Improving global soil moisture prediction through cluster-averaged sampling strategy
Qingliang Li,
Qiyun Xiao,
Cheng Zhang,
Jinlong Zhu,
Xiao Chen,
Yuguang Yan,
Pingping Liu,
Wei Shangguan,
Zhongwang Wei,
Lu Li,
Wenzong Dong,
Yongjiu Dai
Affiliations
Qingliang Li
College of Computer Science and Technology, Changchun Normal University, Changchun 130032, China; Research Institute for Scientific and Technological Innovation, Changchun Normal University, Changchun 130032, China; Corresponding author at: College of Computer Science and Technology, Changchun Normal University, Changchun 130032, China.
Qiyun Xiao
College of Computer Science and Technology, Changchun Normal University, Changchun 130032, China
Cheng Zhang
College of Computer Science and Technology, Jilin University, Changchun 130032, China
Jinlong Zhu
College of Computer Science and Technology, Changchun Normal University, Changchun 130032, China; Research Institute for Scientific and Technological Innovation, Changchun Normal University, Changchun 130032, China
Xiao Chen
College of Computer Science and Technology, Changchun Normal University, Changchun 130032, China; Research Institute for Scientific and Technological Innovation, Changchun Normal University, Changchun 130032, China
Yuguang Yan
College of Computer Science and Technology, Changchun Normal University, Changchun 130032, China; Research Institute for Scientific and Technological Innovation, Changchun Normal University, Changchun 130032, China
Pingping Liu
College of Computer Science and Technology, Jilin University, Changchun 130032, China
Wei Shangguan
Southern Marine Science and Engineering Guangdong Laboratory (Zhuhai), and Guangdong Province Key Laboratory for Climate Change and Natural Disaster Studies, School of Atmospheric Sciences, Sun Yat-Sen University, Guangzhou, Guangdong, China
Zhongwang Wei
Southern Marine Science and Engineering Guangdong Laboratory (Zhuhai), and Guangdong Province Key Laboratory for Climate Change and Natural Disaster Studies, School of Atmospheric Sciences, Sun Yat-Sen University, Guangzhou, Guangdong, China
Lu Li
Southern Marine Science and Engineering Guangdong Laboratory (Zhuhai), and Guangdong Province Key Laboratory for Climate Change and Natural Disaster Studies, School of Atmospheric Sciences, Sun Yat-Sen University, Guangzhou, Guangdong, China
Wenzong Dong
Southern Marine Science and Engineering Guangdong Laboratory (Zhuhai), and Guangdong Province Key Laboratory for Climate Change and Natural Disaster Studies, School of Atmospheric Sciences, Sun Yat-Sen University, Guangzhou, Guangdong, China
Yongjiu Dai
Southern Marine Science and Engineering Guangdong Laboratory (Zhuhai), and Guangdong Province Key Laboratory for Climate Change and Natural Disaster Studies, School of Atmospheric Sciences, Sun Yat-Sen University, Guangzhou, Guangdong, China
Understanding and predicting global soil moisture (SM) is crucial for water resource management and agricultural production.
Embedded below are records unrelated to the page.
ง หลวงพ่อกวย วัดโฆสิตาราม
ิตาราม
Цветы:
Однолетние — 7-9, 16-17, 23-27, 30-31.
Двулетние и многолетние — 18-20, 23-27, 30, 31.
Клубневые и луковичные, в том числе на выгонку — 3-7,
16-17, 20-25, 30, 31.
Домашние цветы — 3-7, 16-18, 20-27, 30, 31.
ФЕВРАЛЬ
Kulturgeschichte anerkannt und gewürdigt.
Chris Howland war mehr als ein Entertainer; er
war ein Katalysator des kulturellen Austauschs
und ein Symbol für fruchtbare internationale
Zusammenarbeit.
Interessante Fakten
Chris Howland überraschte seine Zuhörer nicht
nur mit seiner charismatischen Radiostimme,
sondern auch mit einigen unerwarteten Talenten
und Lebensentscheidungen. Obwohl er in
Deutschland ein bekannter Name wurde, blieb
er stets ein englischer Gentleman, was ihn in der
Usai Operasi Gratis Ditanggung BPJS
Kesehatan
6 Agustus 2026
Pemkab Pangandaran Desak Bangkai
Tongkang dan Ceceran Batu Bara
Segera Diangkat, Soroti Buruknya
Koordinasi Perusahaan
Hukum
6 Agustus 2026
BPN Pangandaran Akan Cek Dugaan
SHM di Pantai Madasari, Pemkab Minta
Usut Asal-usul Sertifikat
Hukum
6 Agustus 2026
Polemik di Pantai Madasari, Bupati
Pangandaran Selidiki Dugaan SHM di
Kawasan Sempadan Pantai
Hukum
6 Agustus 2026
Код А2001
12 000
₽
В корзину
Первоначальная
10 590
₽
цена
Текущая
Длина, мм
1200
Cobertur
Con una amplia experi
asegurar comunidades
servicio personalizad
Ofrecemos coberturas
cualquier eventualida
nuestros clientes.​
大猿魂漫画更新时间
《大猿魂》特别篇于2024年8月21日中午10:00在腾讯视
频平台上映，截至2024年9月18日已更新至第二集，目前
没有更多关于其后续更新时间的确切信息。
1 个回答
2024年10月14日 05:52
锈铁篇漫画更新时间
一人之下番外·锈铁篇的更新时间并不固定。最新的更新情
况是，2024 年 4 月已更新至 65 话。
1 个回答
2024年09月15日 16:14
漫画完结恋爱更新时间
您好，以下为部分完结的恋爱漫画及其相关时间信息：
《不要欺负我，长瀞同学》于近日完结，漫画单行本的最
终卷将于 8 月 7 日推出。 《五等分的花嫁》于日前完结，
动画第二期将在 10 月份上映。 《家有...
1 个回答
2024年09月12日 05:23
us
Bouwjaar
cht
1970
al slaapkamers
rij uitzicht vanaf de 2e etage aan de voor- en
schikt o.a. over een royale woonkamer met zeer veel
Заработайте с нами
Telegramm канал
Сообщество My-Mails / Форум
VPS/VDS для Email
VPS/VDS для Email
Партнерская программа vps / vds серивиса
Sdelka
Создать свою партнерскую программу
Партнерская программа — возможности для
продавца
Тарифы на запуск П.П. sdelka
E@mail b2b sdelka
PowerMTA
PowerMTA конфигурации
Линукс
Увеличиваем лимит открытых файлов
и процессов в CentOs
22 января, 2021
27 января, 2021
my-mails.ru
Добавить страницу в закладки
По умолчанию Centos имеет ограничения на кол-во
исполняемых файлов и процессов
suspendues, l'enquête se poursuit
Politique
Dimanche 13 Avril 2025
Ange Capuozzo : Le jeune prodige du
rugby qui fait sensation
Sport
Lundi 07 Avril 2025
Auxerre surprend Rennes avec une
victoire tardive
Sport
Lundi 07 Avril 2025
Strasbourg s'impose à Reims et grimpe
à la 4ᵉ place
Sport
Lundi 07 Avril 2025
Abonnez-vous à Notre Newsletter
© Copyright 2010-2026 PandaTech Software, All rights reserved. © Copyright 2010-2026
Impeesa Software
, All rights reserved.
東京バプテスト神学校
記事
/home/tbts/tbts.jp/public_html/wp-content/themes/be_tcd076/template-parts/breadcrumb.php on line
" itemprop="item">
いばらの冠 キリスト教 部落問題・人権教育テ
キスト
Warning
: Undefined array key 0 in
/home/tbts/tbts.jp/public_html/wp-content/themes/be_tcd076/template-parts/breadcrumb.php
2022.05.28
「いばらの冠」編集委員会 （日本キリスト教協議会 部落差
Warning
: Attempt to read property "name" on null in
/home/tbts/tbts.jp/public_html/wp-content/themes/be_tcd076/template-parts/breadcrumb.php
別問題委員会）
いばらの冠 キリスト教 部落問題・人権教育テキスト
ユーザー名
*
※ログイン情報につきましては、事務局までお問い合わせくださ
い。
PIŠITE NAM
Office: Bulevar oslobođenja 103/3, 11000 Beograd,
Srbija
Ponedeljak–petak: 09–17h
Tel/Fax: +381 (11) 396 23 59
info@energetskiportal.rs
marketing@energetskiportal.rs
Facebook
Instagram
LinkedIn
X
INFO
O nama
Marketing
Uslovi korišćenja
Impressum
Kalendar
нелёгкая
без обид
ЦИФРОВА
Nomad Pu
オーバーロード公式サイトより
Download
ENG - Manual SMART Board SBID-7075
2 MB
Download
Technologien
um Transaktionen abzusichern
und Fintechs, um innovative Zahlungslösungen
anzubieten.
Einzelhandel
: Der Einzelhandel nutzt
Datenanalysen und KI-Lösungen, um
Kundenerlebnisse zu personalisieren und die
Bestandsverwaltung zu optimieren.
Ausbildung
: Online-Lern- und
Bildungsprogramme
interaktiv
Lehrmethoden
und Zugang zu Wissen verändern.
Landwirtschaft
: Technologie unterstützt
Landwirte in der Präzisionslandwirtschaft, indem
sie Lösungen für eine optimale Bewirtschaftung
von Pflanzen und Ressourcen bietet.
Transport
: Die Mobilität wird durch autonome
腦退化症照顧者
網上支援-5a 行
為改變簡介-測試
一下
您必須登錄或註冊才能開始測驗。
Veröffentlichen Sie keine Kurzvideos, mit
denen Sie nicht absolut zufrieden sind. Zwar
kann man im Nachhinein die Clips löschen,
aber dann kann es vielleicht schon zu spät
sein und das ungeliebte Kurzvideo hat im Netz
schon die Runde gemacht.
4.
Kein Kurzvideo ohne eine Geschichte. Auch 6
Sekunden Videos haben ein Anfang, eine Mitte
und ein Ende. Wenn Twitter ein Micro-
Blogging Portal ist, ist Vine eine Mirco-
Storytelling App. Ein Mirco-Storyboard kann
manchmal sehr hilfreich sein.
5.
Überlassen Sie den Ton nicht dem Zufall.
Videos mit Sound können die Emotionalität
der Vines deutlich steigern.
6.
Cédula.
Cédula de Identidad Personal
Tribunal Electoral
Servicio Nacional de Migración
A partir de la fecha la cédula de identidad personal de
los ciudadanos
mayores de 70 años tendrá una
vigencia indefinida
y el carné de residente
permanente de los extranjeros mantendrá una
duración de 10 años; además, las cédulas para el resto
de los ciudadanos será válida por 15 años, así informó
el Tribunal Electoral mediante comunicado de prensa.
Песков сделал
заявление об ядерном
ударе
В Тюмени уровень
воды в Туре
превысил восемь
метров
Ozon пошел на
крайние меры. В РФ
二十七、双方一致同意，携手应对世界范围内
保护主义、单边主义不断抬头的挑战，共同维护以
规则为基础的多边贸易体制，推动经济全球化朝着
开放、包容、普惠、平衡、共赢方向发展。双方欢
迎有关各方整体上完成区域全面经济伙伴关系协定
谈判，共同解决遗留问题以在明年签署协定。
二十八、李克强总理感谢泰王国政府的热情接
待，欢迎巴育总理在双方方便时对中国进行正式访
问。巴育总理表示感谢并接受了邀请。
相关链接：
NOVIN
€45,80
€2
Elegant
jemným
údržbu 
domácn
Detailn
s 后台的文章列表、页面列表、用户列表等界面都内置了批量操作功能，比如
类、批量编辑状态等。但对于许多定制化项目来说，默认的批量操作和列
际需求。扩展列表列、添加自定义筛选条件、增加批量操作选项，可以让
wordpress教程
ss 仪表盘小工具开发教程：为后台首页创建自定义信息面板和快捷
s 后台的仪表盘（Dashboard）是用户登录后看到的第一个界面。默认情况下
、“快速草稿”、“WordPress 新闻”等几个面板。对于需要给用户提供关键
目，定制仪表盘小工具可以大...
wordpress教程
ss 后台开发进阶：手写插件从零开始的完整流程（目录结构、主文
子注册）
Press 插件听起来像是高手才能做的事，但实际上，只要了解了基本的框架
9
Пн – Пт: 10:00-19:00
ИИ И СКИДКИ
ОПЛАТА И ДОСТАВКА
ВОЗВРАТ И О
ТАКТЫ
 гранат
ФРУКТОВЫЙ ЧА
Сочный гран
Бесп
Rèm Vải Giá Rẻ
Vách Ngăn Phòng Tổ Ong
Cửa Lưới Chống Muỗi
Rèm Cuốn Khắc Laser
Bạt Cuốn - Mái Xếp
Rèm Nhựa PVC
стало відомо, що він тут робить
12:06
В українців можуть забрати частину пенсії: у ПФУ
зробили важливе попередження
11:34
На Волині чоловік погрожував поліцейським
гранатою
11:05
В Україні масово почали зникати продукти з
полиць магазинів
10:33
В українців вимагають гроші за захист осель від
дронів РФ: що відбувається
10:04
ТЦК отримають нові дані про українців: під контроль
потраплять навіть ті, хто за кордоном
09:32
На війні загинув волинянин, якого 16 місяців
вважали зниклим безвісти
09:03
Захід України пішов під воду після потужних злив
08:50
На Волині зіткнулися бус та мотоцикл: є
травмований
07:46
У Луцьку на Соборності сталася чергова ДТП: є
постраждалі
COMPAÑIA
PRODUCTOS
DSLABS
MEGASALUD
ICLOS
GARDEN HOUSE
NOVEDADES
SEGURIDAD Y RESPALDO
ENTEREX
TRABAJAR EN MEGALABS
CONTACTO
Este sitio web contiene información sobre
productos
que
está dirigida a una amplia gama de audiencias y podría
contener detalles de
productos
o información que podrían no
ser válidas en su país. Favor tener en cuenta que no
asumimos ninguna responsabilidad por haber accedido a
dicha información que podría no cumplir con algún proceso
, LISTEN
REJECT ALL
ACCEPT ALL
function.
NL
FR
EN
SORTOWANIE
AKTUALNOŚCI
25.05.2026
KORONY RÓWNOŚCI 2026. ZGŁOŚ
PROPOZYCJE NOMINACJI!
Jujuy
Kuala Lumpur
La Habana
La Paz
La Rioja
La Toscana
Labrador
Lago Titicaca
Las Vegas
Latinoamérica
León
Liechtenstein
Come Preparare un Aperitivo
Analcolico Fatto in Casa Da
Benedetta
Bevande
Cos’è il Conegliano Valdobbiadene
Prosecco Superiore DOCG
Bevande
While deep learning methods (DL) have shown strong performance in SM prediction, imbalances in training samples with different characteristics pose a significant challenge. We propose that improving the diversity and balance of batch training samples during gradient descent can help address this issue. To test this hypothesis, we developed a Cluster-Averaged Sampling (CAS) strategy utilizing unsupervised learning techniques. This approach involves training the model with evenly sampled data from different clusters, ensuring both sample diversity and numerical consistency within each cluster. This approach prevents the model from overemphasizing specific sample characteristics, leading to more balanced feature learning. Experiments using the LandBench1.0 dataset with five different seeds for 1-day lead-time global predictions reveal that CAS outperforms several Long Short-Term Memory (LSTM)-based models that do not employ this strategy. The median Coefficient of Determination (R2) improved by 2.36 % to 4.31 %, while Kling-Gupta Efficiency (KGE) improved by 1.95 % to 3.16 %. In high-latitude areas, R2 improvements exceeded 40 % in specific regions. To further validate CAS under realistic conditions, we tested it using the Soil Moisture Active and Passive Level 3 (SMAP-L3) satellite data for 1 to 3-day lead-time global predictions, confirming its efficacy. The study substantiates the CAS strategy and introduces a novel training method for enhancing the generalization of DL models.